If you never knew Steve, you probably work with someone who did or who was here when he led Apple. Please stop one of us today and ask what he was really like. Several of us have posted our personal remembrances on AppleWeb, and I encourage you to read them.
Thank you for honoring Steve by continuing the work he started, and for remembering both who he was and what he stood for.
Steve Jobs and John Sculley on the Cover of Business Week (Nov. 1984)
Rhiannon Williams, writing for The Telegraph, had the chance to interview John Sculley, the man who was instrumental in ousting Steve Jobs from Apple back in 1985.
When asked if he ever feels frustrated at how Jobs is presented, or misrepresented, in popular culture, Sculley pauses. “Misrepresented in what way?” he asks, tersely. People tend to draw on the more tyrannical aspects of his personality, I venture.

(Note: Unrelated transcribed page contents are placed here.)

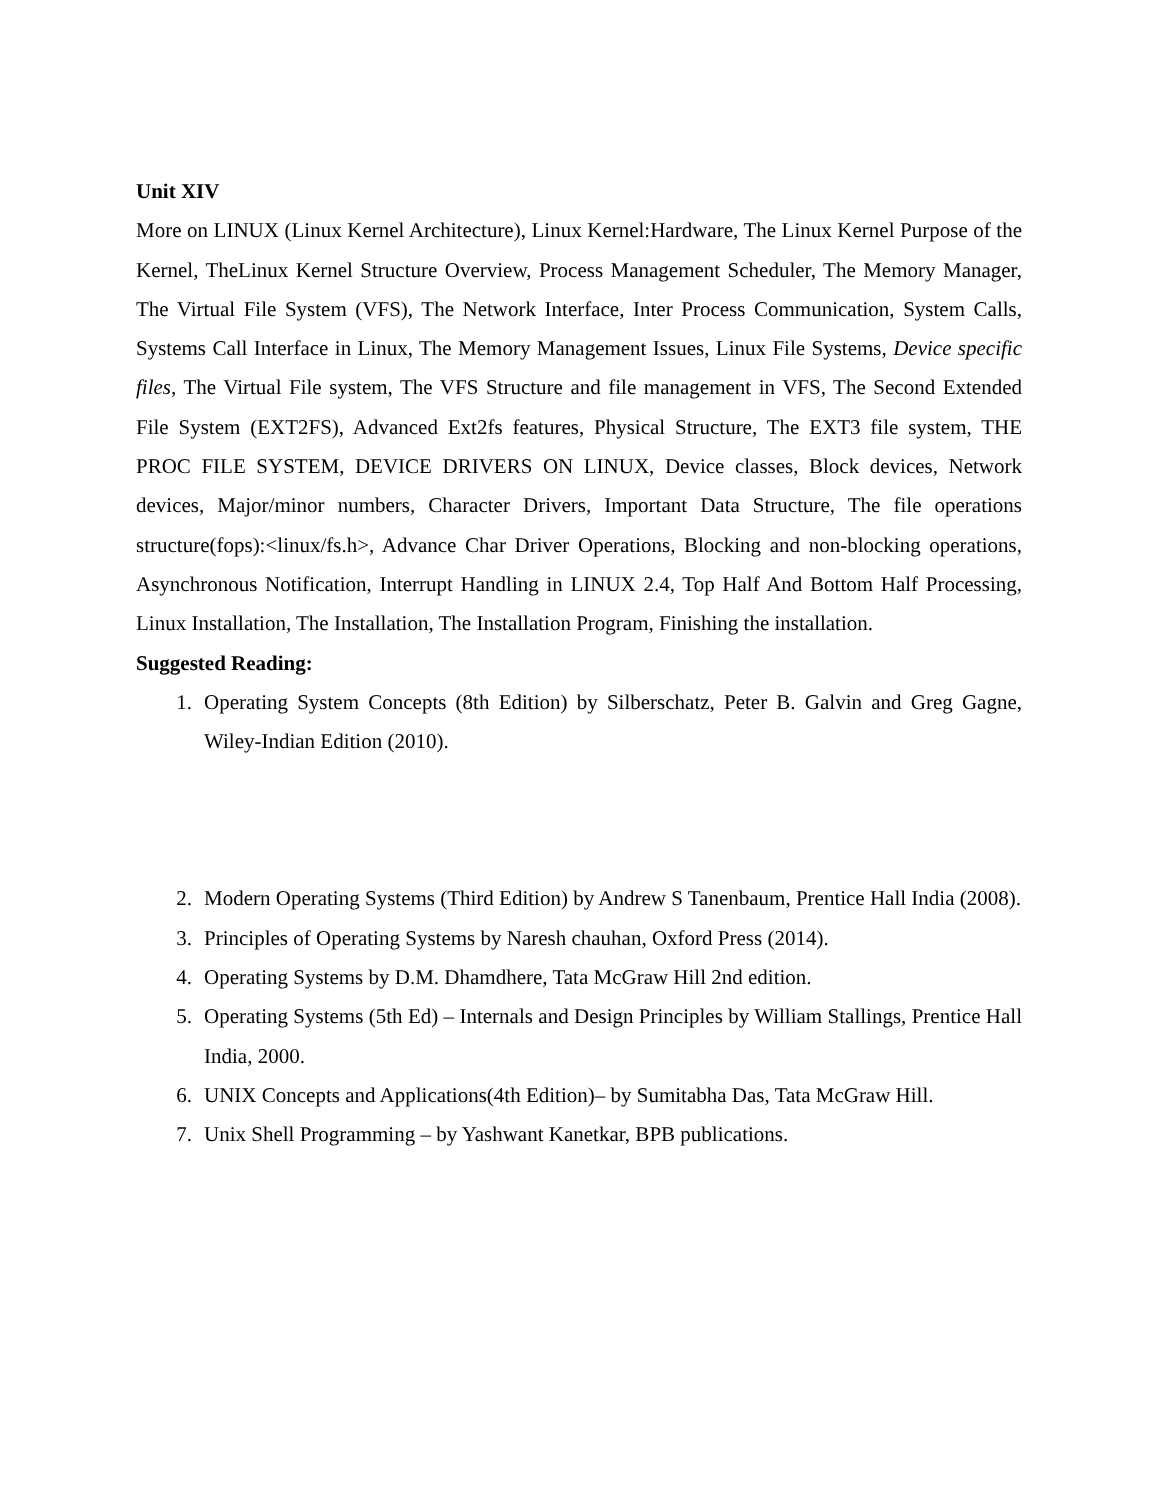Unit XIV
More on LINUX (Linux Kernel Architecture), Linux Kernel:Hardware, The Linux Kernel Purpose of the Kernel, TheLinux Kernel Structure Overview, Process Management Scheduler, The Memory Manager, The Virtual File System (VFS), The Network Interface, Inter Process Communication, System Calls, Systems Call Interface in Linux, The Memory Management Issues, Linux File Systems, Device specific files, The Virtual File system, The VFS Structure and file management in VFS, The Second Extended File System (EXT2FS), Advanced Ext2fs features, Physical Structure, The EXT3 file system, THE PROC FILE SYSTEM, DEVICE DRIVERS ON LINUX, Device classes, Block devices, Network devices, Major/minor numbers, Character Drivers, Important Data Structure, The file operations structure(fops):<linux/fs.h>, Advance Char Driver Operations, Blocking and non-blocking operations, Asynchronous Notification, Interrupt Handling in LINUX 2.4, Top Half And Bottom Half Processing, Linux Installation, The Installation, The Installation Program, Finishing the installation.
Suggested Reading:
1. Operating System Concepts (8th Edition) by Silberschatz, Peter B. Galvin and Greg Gagne, Wiley-Indian Edition (2010).
2. Modern Operating Systems (Third Edition) by Andrew S Tanenbaum, Prentice Hall India (2008).
3. Principles of Operating Systems by Naresh chauhan, Oxford Press (2014).
4. Operating Systems by D.M. Dhamdhere, Tata McGraw Hill 2nd edition.
5. Operating Systems (5th Ed) – Internals and Design Principles by William Stallings, Prentice Hall India, 2000.
6. UNIX Concepts and Applications(4th Edition)– by Sumitabha Das, Tata McGraw Hill.
7. Unix Shell Programming – by Yashwant Kanetkar, BPB publications.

“I don’t think that’s fair. I think…” He pauses again. “People exaggerate, it’s simple to summarise and exaggerate. I found Steve, remember – at the time we were friends, we were incredibly close friends, and… he was someone who even then, showed compassion, and caring about people. “Didn’t mean he couldn’t be tough in a meeting and make decisions, and sometimes they seemed, y’know, overly harsh. But the reality was, the Steve Jobs I knew was still a very decent person, with very decent values. So I think he was misrepresented in popular culture.”
And:
The pair worked in harmony together on Apple’s 1984 Ridley Scott-directed Super Bowl television advert, but cracks began to appear when Sculley disagreed with Jobs’ plans to drop the price of the Macintosh and direct a large proportion of the marketing budget from Apple II to the Mac in the wake of the poorly-received Macintosh Office network, which later became Desktop Publishing.

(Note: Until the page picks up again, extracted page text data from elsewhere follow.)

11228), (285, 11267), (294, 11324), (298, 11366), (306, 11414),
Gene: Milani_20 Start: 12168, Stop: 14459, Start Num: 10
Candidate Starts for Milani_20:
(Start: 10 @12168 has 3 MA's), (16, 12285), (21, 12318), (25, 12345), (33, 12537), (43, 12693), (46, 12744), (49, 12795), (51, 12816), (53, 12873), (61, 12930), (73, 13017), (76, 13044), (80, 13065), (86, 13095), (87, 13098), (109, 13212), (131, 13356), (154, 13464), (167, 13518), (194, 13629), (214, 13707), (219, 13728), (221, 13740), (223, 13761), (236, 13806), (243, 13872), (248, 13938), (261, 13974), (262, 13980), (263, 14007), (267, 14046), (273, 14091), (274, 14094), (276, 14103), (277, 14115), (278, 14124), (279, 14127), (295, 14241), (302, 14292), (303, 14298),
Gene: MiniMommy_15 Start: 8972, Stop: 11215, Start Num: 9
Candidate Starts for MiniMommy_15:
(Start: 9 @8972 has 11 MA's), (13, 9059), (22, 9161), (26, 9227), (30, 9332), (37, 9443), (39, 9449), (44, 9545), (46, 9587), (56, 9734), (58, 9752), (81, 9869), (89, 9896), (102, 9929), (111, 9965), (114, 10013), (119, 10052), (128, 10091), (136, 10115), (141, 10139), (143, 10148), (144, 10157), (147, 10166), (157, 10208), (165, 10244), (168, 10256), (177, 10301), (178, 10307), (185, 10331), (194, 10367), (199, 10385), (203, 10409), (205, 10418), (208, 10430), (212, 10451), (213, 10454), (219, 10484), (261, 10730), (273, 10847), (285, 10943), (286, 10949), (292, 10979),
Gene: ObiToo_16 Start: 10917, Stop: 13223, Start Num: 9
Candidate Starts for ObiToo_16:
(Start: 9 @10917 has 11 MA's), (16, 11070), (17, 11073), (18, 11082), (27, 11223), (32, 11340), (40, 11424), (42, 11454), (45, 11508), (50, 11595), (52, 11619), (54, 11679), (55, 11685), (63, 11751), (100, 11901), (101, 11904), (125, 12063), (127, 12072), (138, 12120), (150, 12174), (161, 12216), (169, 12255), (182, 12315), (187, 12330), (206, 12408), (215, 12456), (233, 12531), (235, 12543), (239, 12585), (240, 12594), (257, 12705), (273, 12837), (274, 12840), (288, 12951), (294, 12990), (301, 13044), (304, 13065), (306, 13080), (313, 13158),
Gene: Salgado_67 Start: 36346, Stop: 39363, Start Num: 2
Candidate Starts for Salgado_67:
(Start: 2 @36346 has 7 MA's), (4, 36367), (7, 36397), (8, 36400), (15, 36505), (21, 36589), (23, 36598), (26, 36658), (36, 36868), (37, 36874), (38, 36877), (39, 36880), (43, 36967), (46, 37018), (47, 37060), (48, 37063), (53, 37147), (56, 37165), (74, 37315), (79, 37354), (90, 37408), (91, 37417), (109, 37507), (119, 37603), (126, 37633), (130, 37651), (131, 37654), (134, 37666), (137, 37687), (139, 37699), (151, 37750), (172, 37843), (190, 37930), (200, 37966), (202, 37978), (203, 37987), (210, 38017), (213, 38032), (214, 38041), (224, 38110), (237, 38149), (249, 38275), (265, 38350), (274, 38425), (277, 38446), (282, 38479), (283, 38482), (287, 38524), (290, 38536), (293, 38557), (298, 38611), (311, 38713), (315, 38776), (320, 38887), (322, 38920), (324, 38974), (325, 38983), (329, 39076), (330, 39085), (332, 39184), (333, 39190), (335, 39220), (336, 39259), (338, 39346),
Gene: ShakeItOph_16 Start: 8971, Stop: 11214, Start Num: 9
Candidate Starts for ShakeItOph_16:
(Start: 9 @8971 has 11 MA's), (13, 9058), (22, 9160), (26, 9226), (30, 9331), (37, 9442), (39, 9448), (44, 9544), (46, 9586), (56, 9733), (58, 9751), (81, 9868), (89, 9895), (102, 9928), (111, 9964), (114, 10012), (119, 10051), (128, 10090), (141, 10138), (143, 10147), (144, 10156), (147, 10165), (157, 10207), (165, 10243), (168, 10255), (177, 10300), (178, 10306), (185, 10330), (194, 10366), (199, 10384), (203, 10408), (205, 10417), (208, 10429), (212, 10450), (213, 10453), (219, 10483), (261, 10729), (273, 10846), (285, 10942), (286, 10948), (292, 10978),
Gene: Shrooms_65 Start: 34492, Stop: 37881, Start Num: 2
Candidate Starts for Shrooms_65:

“I said ‘Steve, the only cash for the company is coming from the Apple II, and we can’t do that,’” Sculley recalls sadly.
The working relationship between the two descended into a desperate struggle for power. The increasingly-erratic Jobs tried to lead an unsuccessful rebellion against Sculley in May 1985 with the goal of replacing him with Jean-Louis Gassée, then Apple’s director of European Operations. Gassée informed Sculley of the coup, who confronted Jobs at an executive committee meeting and demanded those present choose between the two men as to who they thought best to run the company. They backed Sculley, and Jobs fled the room.